Akey’s team has proven that even those referred groups, who live thousands of miles south of the Neanderthal caves, have trace amounts of Neanderthal DNA, possibly carried south by travelers (or their descendants). With IBDmix, Akey’s team identified a first wave of contact around 200-250,000 years ago, another wave around 100-120,000 years ago, and the largest around 50-60,000 years ago.
Reviewing patterns of human migration
This is in stark contrast to previous genetic data. “To date, most genetic data suggests that modern humans evolved in Africa 250,000 years ago, settled for the next 200,000 years, and then decided to spread out of Africa 50,000 years ago and go to people in the rest of the world,” Akey said.
“Our models show that there wasn’t a long period of stagnation, but that soon after modern humans appeared, we migrated out of Africa and back into Africa as well,” he said. “For me, this story is about dispersal, that modern humans have moved around and encountered Neanderthals and Denisovans much more than we previously recognized.”
This vision of humanity on the move coincides with archaeological and paleoanthropological research that suggests cultural and tool exchange between hominin groups.
Li and Akey’s key breakthrough was to look for modern human DNA in Neanderthal genomes, rather than the other way around. “The vast majority of genetic work over the past decade has really focused on how interbreeding with Neanderthals affected modern human phenotypes and our evolutionary history—but these questions are important and interesting even in reverse,” Akey said.
They realized that the descendants of those first waves of Neanderthal-modern mating must have stayed with the Neanderthals, therefore leaving no trace in living humans. “Because we can now include the Neanderthal component in our genetic studies, we’re looking at these earlier distributions in ways we weren’t able to before,” Akey said. The final piece of the puzzle was the discovery that the Neanderthal population was even smaller than previously believed.

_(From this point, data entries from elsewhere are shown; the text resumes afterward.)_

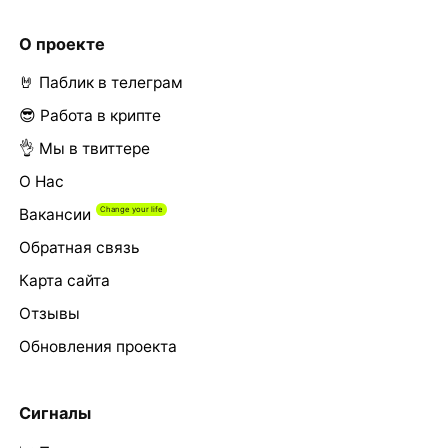
О проекте
🤘 Паблик в телеграм
😎 Работа в крипте
👌 Мы в твиттере
О Нас
Вакансии
Обратная связь
Карта сайта
Отзывы
Обновления проекта
Сигналы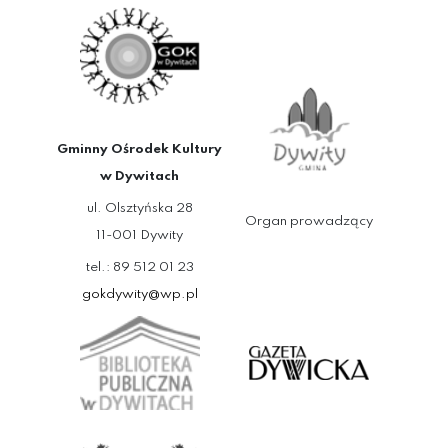
Gminny Ośrodek Kultury
w Dywitach
ul. Olsztyńska 28
Organ prowadzący
11-001 Dywity
tel.: 89 512 01 23
gokdywity@wp.pl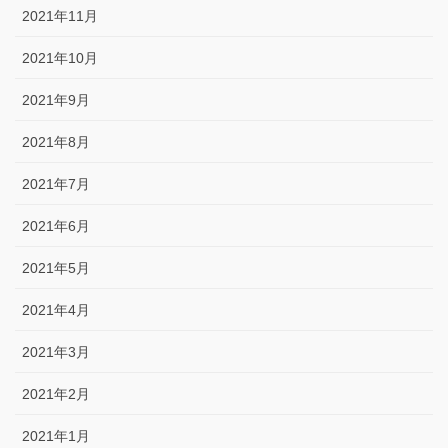
2021年11月
2021年10月
2021年9月
2021年8月
2021年7月
2021年6月
2021年5月
2021年4月
2021年3月
2021年2月
2021年1月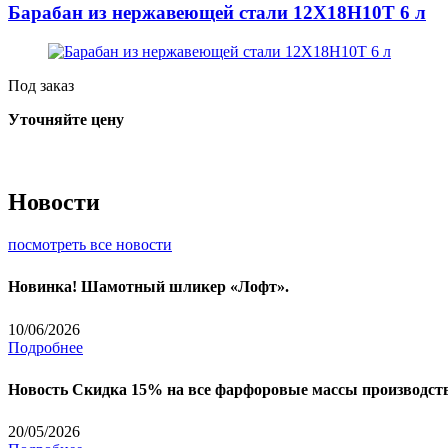
Барабан из нержавеющей стали 12Х18Н10Т 6 л
Под заказ
Уточняйте цену
Новости
посмотреть все новости
Новинка! Шамотный шликер «Лофт».
10/06/2026
Подробнее
Новость
Скидка 15% на все фарфоровые массы производства
20/05/2026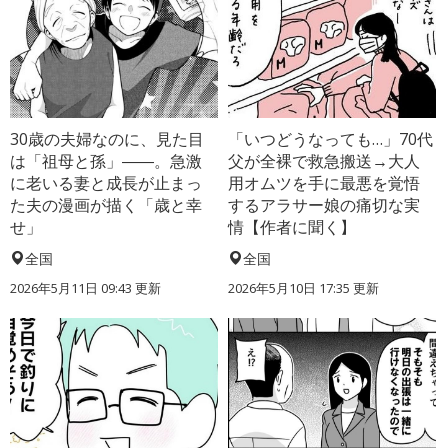
30歳の夫婦なのに、見た目
「いつどうなっても…」70代
は「祖母と孫」――。急激
父が全裸で救急搬送→大人
に老いる妻と成長が止まっ
用オムツを手に最悪を覚悟
た夫の漫画が描く「歳と幸
するアラサー娘の痛切な実
せ」
情【作者に聞く】
全国
全国
2026年5月11日 09:43 更新
2026年5月10日 17:35 更新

Genetic modeling has traditionally used variation—diversity—as a proxy for population size. The more diverse the genes, the larger the population. But using IBDmix, Akey’s team showed that a significant amount of that apparent diversity came from DNA sequences that had been removed from modern humans, with their much larger population.
As a result, the effective Neanderthal population was revised from about 3,400 individuals to about 2,400.
Taken together, the new findings paint a picture of how Neanderthals disappeared from the record, around 30,000 years ago.
“I don’t like to say ‘extinction,’ because I think Neanderthals drowned a lot,” Akey said. His idea is that the Neanderthal population slowly dwindled until the last survivors folded into modern human communities.
This “assimilation model” was first articulated by Fred Smith, a professor of anthropology at Illinois State University, in 1989. “Our results provide strong genetic evidence consistent with Fred’s hypothesis, and I think that’s really interesting ,” Akey said.
“Neanderthals were on the brink of extinction, probably for a very long time,” he said. “If you reduce their numbers by 10 or 20%, as our estimates do, that’s a significant reduction in an already at-risk population.
“Modern humans were essentially like waves crashing on a beach, slowly but steadily eroding the beach. Eventually, we simply drowned out the Neanderthals demographically and incorporated them into modern human populations.”
Reference: “Recurrent gene flow between Neanderthals and modern humans over the past 200,000 years” by Liming Li, Troy J. Comi, Rob F. Bierman and Joshua M. Akey, 12 July 2024, science.
DOI: 10.1126/science.adi1768
This research was supported by National Institutes of Health (grant R01GM110068 to JMA).